Given instruction ▸ Show every line of the material below that contains the string "keys", copying each such line in full.

Records to process ▸
________________________

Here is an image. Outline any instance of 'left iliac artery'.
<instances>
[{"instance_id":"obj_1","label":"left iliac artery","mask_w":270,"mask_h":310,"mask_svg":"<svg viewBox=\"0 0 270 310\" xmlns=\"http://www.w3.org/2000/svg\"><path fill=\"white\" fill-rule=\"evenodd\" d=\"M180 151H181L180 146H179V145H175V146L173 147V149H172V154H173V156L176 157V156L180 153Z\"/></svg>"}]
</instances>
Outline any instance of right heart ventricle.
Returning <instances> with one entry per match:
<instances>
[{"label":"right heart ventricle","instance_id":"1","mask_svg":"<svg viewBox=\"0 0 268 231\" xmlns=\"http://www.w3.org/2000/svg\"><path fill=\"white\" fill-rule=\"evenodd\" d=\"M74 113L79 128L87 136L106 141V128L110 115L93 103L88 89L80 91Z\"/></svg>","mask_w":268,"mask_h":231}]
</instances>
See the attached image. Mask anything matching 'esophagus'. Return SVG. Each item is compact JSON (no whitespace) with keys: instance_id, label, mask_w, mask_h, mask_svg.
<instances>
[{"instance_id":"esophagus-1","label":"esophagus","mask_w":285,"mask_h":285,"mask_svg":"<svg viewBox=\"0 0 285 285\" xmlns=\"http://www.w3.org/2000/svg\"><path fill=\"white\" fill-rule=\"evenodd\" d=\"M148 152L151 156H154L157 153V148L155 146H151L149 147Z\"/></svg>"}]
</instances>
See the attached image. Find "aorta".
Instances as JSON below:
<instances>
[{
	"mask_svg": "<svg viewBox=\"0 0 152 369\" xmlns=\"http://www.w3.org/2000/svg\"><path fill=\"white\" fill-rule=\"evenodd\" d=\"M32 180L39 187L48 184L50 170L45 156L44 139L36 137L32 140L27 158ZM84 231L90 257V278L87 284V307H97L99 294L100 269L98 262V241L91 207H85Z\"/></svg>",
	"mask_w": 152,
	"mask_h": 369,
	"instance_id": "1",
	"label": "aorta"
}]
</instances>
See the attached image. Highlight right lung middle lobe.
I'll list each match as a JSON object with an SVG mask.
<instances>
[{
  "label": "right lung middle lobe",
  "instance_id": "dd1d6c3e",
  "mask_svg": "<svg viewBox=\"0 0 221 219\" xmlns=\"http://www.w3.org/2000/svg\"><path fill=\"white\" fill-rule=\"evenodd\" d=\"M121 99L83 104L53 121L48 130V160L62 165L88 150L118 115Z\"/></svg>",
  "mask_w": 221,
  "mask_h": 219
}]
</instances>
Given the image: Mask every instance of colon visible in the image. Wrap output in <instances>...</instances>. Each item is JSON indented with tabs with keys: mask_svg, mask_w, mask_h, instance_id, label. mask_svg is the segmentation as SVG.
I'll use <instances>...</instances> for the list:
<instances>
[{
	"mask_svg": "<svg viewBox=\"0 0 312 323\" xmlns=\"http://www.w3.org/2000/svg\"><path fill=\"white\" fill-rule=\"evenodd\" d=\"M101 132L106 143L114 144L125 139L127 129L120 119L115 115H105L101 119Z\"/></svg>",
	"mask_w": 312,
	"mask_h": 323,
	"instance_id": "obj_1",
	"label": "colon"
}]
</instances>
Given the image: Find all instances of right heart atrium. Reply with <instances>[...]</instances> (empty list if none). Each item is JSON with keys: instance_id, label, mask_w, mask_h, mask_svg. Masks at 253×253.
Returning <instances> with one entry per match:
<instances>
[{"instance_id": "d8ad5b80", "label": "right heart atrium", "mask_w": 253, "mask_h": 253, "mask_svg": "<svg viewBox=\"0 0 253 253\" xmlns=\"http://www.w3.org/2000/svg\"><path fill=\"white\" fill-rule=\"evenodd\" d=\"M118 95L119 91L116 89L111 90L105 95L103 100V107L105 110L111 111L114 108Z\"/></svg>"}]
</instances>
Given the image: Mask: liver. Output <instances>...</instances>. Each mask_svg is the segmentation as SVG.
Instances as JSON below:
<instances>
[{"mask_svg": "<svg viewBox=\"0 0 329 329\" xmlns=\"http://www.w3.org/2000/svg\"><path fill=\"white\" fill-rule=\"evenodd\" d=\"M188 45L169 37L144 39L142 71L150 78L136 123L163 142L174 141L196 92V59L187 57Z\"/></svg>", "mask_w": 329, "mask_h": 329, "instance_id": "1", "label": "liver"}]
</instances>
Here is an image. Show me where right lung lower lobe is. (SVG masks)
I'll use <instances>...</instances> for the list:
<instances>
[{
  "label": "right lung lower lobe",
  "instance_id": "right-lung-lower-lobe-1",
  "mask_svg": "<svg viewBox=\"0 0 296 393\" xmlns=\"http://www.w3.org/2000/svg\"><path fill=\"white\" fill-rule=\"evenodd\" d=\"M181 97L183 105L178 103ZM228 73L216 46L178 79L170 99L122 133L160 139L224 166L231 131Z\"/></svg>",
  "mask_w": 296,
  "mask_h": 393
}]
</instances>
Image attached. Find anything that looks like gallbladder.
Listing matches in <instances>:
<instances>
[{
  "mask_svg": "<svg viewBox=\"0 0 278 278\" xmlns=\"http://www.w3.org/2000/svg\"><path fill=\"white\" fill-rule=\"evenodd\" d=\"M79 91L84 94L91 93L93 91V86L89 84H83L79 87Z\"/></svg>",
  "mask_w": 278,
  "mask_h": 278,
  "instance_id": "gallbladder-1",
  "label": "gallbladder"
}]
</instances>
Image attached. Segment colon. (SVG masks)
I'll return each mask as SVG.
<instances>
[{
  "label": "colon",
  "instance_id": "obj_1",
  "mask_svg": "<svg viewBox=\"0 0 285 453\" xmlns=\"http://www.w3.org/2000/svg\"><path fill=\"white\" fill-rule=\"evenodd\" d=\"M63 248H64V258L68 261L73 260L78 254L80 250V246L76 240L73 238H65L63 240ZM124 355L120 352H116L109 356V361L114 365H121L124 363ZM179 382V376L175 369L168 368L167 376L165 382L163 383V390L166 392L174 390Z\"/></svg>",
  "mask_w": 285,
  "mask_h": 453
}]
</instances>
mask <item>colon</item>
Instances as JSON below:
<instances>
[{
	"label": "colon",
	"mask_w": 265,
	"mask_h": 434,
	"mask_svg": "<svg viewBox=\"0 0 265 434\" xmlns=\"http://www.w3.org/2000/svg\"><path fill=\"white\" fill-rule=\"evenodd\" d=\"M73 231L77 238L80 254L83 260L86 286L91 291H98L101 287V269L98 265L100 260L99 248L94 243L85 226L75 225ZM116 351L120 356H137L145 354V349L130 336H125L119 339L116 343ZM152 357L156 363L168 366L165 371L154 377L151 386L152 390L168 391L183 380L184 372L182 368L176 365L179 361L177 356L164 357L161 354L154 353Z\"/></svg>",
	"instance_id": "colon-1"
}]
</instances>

________________________

The result ▸
See the attached image. Mask anything matching 'esophagus'. Return SVG. Each item is compact JSON (no whitespace) with keys: instance_id, label, mask_w, mask_h, mask_svg.
Given the image: Mask every instance of colon visible in the image. Wrap output in <instances>...</instances>. Each item is JSON indented with tabs with keys: mask_svg, mask_w, mask_h, instance_id, label. mask_svg is the segmentation as SVG.
Given the image: Find all instances of right heart atrium. Reply with <instances>[...]</instances> (empty list if none). Each item is JSON with keys: instance_id, label, mask_w, mask_h, mask_svg. Masks at 253×253.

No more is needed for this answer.